--- 节选 ---
· · ·
7.初始化记录读取器input(例如LineRecordReader.initialize())

 input.initialize(split, mapperContext);

8.调用Mapper类的run()方法：

 mapper.run(mapperContext);

Mapper类结果如下所示：

Mapper有一个内部类Context。通过run()方法调用这几个方法，run()的实现如下所示：

  public void run(Context context) throws IOException, InterruptedException {
    setup(context);
    try {
      while (context.nextKeyValue()) {
        map(context.getCurrentKey(), context.getCurrentValue(), context);
      }
    } finally {
      cleanup(context);
    }
  }

从MapTask的角度分析下Mapper中的run()方法内的context.nextkeyValue()，流程图如下所示：

上面已经给出了LineRecordRead的源码，以下做简要分析：

LineRecordRead有3个核心字段，分别是pos，key，value。pos就是读取的字段在文件中的偏移量，每次通过nextKeyValue()方法中读取分片中一个记录，并将pos设置为此记录的key，然后再将此记录存储在value中，最后更新pos的值，作为下个字段的偏移量。最后，nextKeyValue方法返回一个布尔值，true表示成功读取到一条记录，否则，表示此分片中已没有记录。

然后执行map(context.getCurrentKey(), context.getCurrentValue(), context)，其中context.getCurrentKey()调用了LineRecordRead的方法getCurrentKey()直接返回当前key，context.getCurrentValue()也是同样。

2）基于以上的分析，MapTask的任务逻辑图如下所示：

其中输入分片就是由上述的第2、3完成的。RecordReader就对应了第4步的记录读取器input对象。OutputCollector对应第5步中的输出收集器对象output。第8步就对应了上图中的Mapper，接下来就分析Mapper之后发生了什么，这就要进入到Mapper类的map()方法内部：

用户要重写Mapper的map方法，这里以WordCount为例进行分析。重写的map方法如下所示；

 public void map(Object key, Text value, Context context
                    ) throws IOException, InterruptedException {
      StringTokenizer itr = new StringTokenizer(value.toString());
      while (itr.hasMoreTokens()) {
        word.set(itr.nextToken());
        context.write(word, one);
      }
    }

关注最后一行代码:context.write(word,one),一直Context是Mapper的内部类，继承自MapContext类，那么这个write方法究竟做了什么呢？以下是整个调用过程：

context.write(word, one);

Context类只是简单的继承了MapContext类，并没有write方法，查看MapContext有没有write方法，结果MapContext也没有write方法，继续查看MapContext的父类TaskInputOutputContext，其中write方法源码为：

public void write(KEYOUT key, VALUEOUT value
                    ) throws IOException, InterruptedException {
    output.write(key, value);
  }

output是此类的一个字段，定义如下：

private RecordWriter<KEYOUT,VALUEOUT> output;

而RecordWriter是一个抽象类，没有字段，只有未实现的抽象方法write和close，Context通过继承机制，获得了output字段，这个字段肯定是RecordWriter的某个具体实现类，到底是哪个类呢？转了一圈，我们看看context对象的来源：就是在RunNewMapper中(对应第8步)
· · ·
--- 记录列表 ---
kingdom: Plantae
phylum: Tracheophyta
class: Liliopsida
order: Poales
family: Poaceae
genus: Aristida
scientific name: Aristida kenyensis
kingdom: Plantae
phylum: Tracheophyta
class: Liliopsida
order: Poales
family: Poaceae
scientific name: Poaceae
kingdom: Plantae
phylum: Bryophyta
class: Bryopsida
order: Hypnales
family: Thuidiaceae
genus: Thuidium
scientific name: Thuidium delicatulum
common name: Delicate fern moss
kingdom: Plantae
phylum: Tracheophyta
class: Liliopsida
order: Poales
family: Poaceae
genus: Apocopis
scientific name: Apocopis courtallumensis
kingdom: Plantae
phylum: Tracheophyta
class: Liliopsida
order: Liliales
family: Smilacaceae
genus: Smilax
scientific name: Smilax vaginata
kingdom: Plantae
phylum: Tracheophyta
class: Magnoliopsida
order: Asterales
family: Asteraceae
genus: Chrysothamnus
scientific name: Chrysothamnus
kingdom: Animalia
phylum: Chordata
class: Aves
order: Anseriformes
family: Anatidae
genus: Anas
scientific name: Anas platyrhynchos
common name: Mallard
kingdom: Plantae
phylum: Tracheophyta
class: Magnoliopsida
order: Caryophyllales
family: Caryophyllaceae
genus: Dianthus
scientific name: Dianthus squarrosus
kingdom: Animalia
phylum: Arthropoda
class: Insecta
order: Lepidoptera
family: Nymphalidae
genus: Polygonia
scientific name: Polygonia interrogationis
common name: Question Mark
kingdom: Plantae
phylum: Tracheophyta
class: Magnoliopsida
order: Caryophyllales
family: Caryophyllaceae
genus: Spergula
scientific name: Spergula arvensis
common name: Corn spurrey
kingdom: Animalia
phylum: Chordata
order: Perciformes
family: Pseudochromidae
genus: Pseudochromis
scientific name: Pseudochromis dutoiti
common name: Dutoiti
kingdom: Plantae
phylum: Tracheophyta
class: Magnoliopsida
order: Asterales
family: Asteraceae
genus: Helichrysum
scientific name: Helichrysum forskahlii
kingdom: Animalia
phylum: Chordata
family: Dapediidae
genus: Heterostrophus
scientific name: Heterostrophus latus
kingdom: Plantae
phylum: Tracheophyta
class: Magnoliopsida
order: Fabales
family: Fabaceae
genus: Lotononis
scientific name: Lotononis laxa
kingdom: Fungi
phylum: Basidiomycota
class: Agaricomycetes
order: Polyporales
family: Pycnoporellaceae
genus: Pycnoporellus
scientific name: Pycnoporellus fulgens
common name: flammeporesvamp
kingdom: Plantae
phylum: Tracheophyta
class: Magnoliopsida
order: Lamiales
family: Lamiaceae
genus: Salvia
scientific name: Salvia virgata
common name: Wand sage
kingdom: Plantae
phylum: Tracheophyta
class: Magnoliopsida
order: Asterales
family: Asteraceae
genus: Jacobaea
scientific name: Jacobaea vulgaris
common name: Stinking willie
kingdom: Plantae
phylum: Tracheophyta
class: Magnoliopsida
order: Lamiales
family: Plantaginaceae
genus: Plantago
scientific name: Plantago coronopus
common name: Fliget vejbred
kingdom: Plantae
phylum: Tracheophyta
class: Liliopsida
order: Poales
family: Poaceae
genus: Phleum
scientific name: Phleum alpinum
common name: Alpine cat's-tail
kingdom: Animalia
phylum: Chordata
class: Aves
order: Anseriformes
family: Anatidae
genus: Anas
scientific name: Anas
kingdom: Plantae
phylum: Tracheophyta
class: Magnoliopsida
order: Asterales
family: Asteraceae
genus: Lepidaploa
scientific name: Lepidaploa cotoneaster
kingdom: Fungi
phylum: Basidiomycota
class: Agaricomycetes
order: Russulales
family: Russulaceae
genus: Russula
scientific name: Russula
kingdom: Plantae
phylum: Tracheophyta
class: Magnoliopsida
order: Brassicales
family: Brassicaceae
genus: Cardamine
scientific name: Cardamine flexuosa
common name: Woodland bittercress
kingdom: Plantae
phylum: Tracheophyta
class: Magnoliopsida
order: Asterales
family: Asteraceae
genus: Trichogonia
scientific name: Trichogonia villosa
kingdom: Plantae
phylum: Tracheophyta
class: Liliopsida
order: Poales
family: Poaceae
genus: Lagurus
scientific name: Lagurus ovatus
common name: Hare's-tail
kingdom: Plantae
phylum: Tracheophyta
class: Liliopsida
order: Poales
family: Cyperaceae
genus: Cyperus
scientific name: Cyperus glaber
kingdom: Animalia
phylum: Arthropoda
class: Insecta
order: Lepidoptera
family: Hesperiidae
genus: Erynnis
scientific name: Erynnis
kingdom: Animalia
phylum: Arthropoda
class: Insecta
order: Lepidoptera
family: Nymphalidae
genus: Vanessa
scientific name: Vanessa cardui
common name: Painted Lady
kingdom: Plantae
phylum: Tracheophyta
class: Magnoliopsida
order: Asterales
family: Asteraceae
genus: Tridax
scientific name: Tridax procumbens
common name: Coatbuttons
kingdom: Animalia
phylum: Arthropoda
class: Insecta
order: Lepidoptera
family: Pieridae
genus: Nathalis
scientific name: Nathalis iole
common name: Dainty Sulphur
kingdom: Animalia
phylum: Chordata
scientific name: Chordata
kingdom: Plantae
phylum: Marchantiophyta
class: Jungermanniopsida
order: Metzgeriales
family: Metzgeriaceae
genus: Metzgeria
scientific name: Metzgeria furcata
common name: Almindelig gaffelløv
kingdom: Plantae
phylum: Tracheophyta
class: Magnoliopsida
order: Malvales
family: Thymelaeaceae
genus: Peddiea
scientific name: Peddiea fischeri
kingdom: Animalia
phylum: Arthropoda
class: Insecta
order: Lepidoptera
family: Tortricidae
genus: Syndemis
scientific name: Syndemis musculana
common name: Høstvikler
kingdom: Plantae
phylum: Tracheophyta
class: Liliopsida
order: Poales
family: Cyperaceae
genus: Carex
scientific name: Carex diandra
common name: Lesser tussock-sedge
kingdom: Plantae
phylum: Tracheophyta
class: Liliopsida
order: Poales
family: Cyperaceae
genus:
· · ·
--- 练习题目 ---
把节选中从“从MapTask的角度分析下”到“则，表示此分片中已没有记录。”的文字一字不差地抄录下来。

--- 练习解答 ---
从MapTask的角度分析下Mapper中的run()方法内的context.nextkeyValue()，流程图如下所示：

上面已经给出了LineRecordRead的源码，以下做简要分析：

LineRecordRead有3个核心字段，分别是pos，key，value。pos就是读取的字段在文件中的偏移量，每次通过nextKeyValue()方法中读取分片中一个记录，并将pos设置为此记录的key，然后再将此记录存储在value中，最后更新pos的值，作为下个字段的偏移量。最后，nextKeyValue方法返回一个布尔值，true表示成功读取到一条记录，否则，表示此分片中已没有记录。